Thursday 2 February 2012

A Special Skill

I’ve spent this week studying for a physiology midterm on the cardiovascular system so the heart’s been on my mind, and I remembered this terrific diabetes analogy by George Simmons, who blogs at Ninjabetic.com   
“Imagine having to pump your own heart because it didn’t do it by itself. And when you want to sleep you have to pump it slower. For exercise you would have to speed it up. You would have to know the rate of pumping for every activity. Do you think you could do it? Do you think it would be easy?”
For any non-diabetic reading this, living with an improperly functioning pancreas means diabetics have to manually mimic the functions of the pancreas (matching insulin to carbs to maintain homeostatic blood sugar control).  It’s not easy, and it is often as difficult as manually controlling your heart sounds. (Interestingly, I just completed a lab in which we constructed a manual analog of a heart and then tried to maintain a steady heart rate while we manipulated the system, and I can attest to the fact that it was very difficult to do.)

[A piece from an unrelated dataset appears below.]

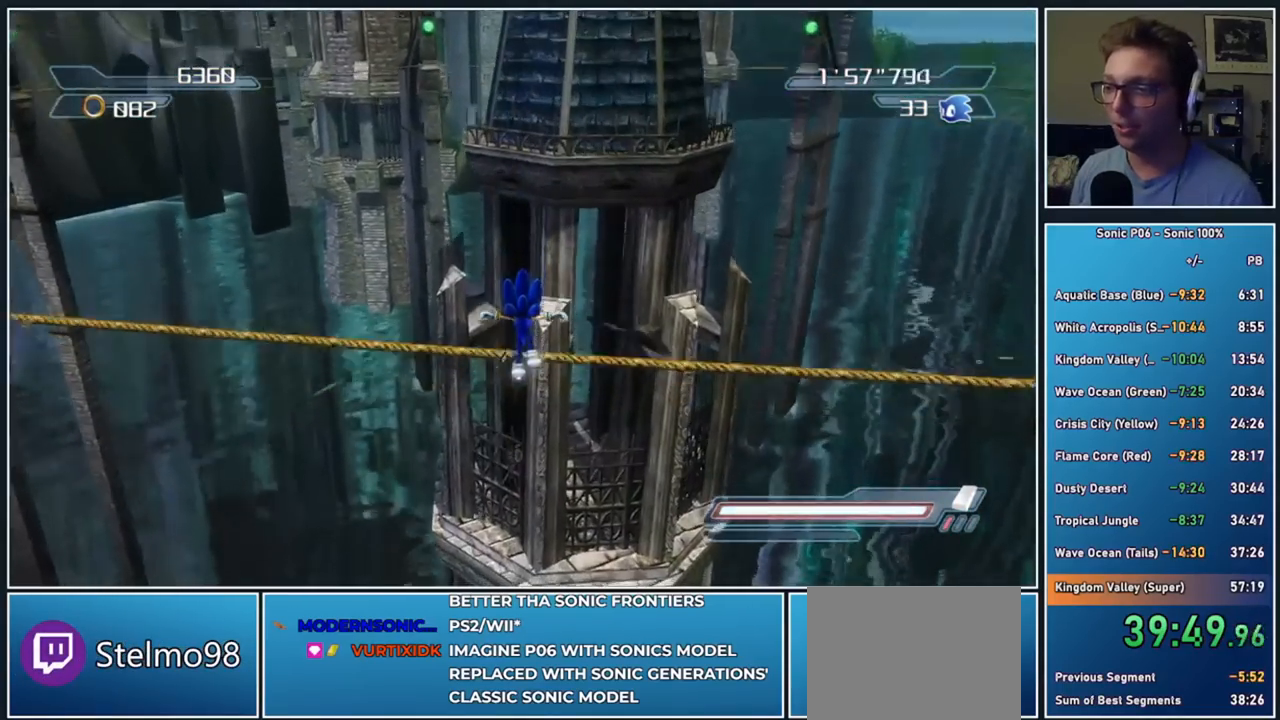
{"buttons": [], "left_stick": "center", "right_stick": "center", "button_events": []}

For any diabetic reading this, take a moment to reflect on the difficulty of living with type 1 diabetes, and congratulate yourself for coping and prospering with the disease.  When I was diagnosed with diabetes as an 11 year old, the nurses told me that I was still just like every other kid, I just had a couple special skills because I knew about carbohydrates and insulin and how the body balances these things.  Of course, the older I got the more other people started to know about these things, but I’d still like to think that type 1 diabetics have a special skill that is, quite simply, living with type 1 diabetes. Maybe we should start listing it on our resumes under accomplishments or skills. Goodness knows it takes skill to achieve good blood sugar control, and having good blood sugars, even for a day, feels like a far greater accomplishment than any artificial award.